Body or hand keypoint data:
# # # #
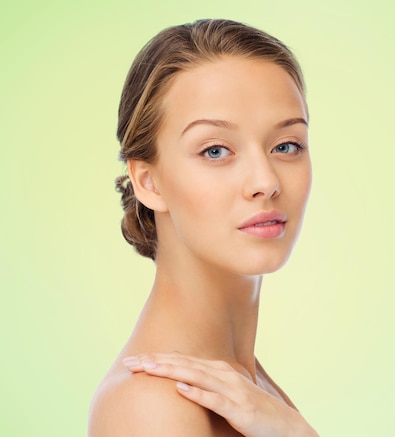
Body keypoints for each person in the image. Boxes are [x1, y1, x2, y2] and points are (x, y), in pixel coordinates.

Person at [88, 19, 318, 437]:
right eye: (215, 150)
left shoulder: (248, 389)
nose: (265, 181)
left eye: (286, 146)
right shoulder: (151, 406)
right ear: (147, 181)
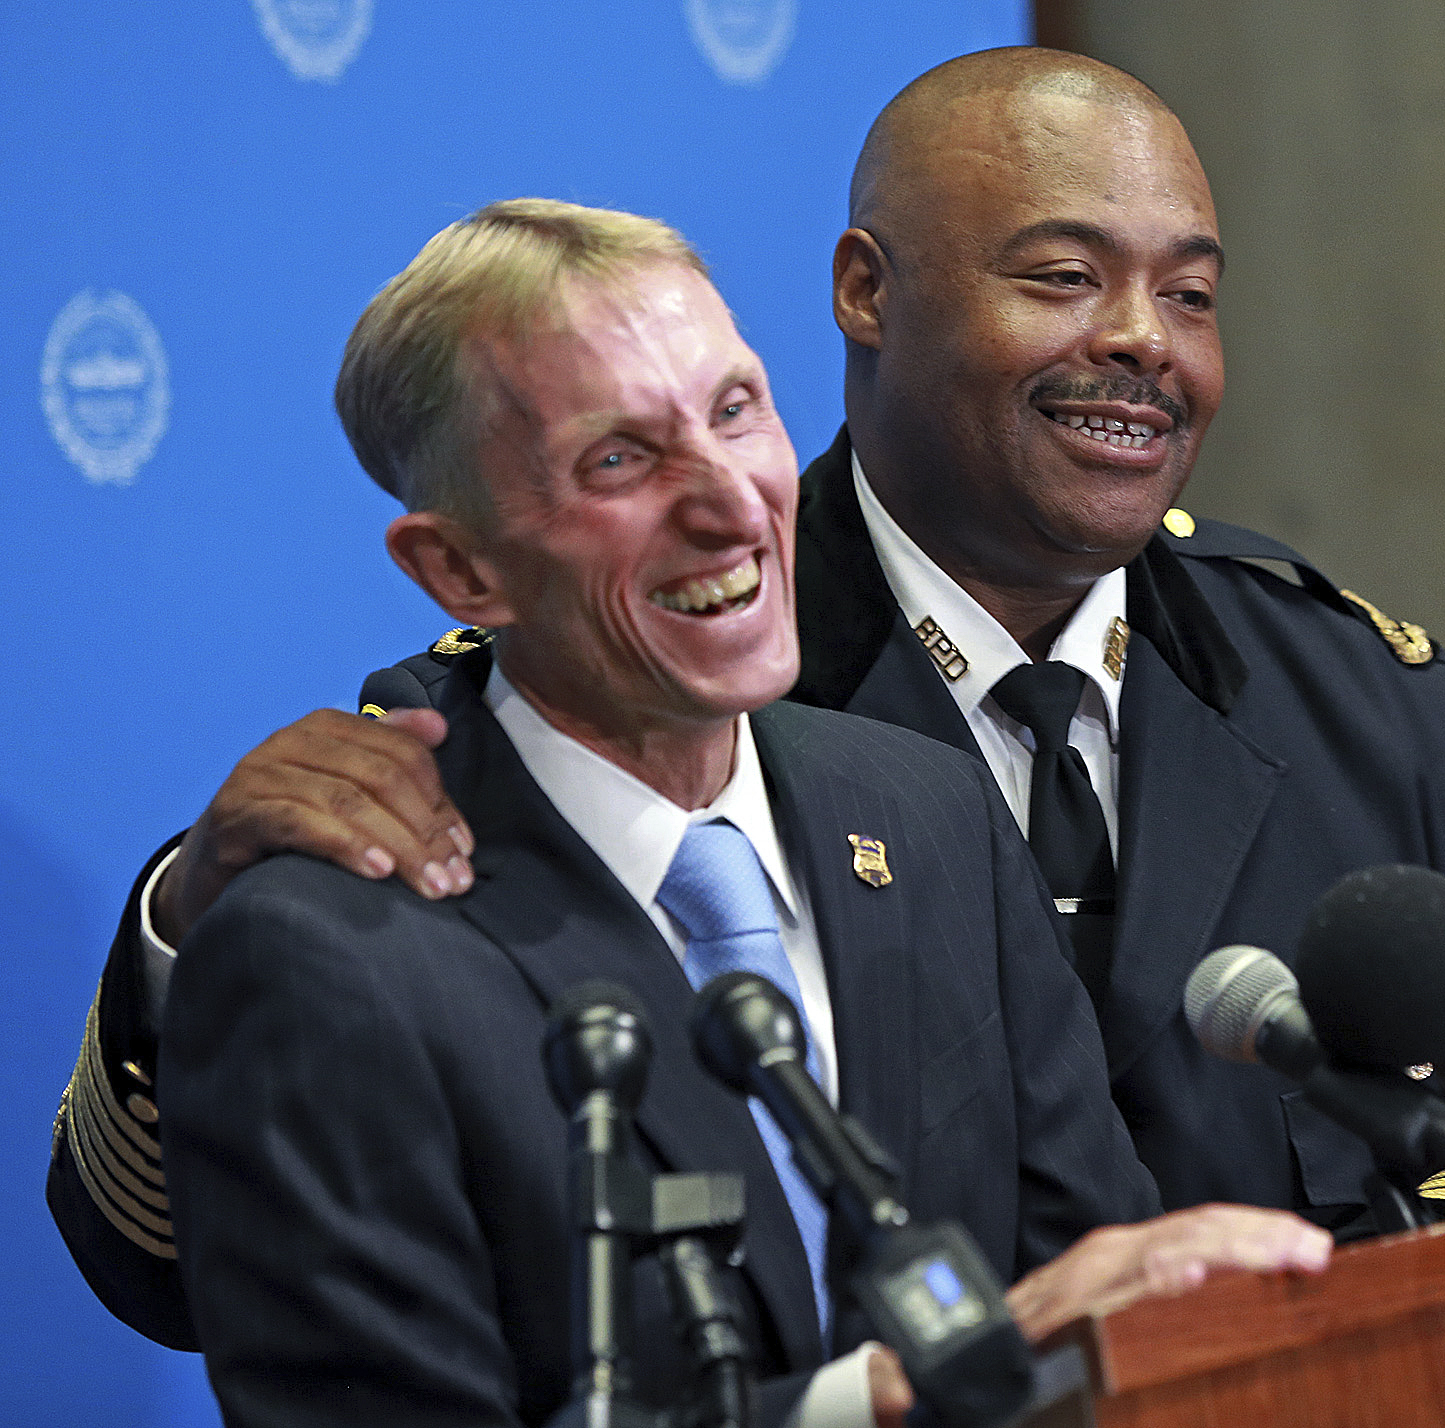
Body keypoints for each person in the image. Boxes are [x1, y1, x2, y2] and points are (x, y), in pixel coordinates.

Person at [51, 47, 1445, 1354]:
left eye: (1191, 296)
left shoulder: (1384, 713)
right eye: (1064, 275)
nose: (1138, 346)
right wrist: (190, 917)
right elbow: (195, 1268)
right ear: (866, 294)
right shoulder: (615, 690)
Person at [120, 199, 1328, 1428]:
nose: (730, 502)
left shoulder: (925, 810)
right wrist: (869, 1406)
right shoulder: (328, 961)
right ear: (460, 572)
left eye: (735, 409)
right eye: (619, 461)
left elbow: (1094, 1290)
# # # #
**What the exercise asks:**
Above are the records; return the lines in them from the one with "left shoulder: (248, 389)" to the one with "right eye: (619, 461)", inclusive, exactly and without images.

**Expected answer:**
left shoulder: (248, 389)
nose: (265, 181)
left eye: (286, 146)
right shoulder: (151, 406)
right ear: (147, 181)
Body keypoints for each person in the image. Boxes are [x1, y1, x2, y2] and points are (x, y), in pixel coordinates.

Person at [51, 47, 1445, 1354]:
left eye: (1191, 296)
left shoulder: (1384, 713)
right eye: (1064, 275)
nose: (1138, 346)
right wrist: (190, 917)
right elbow: (195, 1268)
right ear: (866, 294)
right shoulder: (615, 690)
Person at [120, 199, 1328, 1428]:
nose: (730, 502)
left shoulder: (925, 810)
right wrist: (869, 1406)
right shoulder: (328, 961)
right ear: (460, 572)
left eye: (735, 409)
right eye: (619, 461)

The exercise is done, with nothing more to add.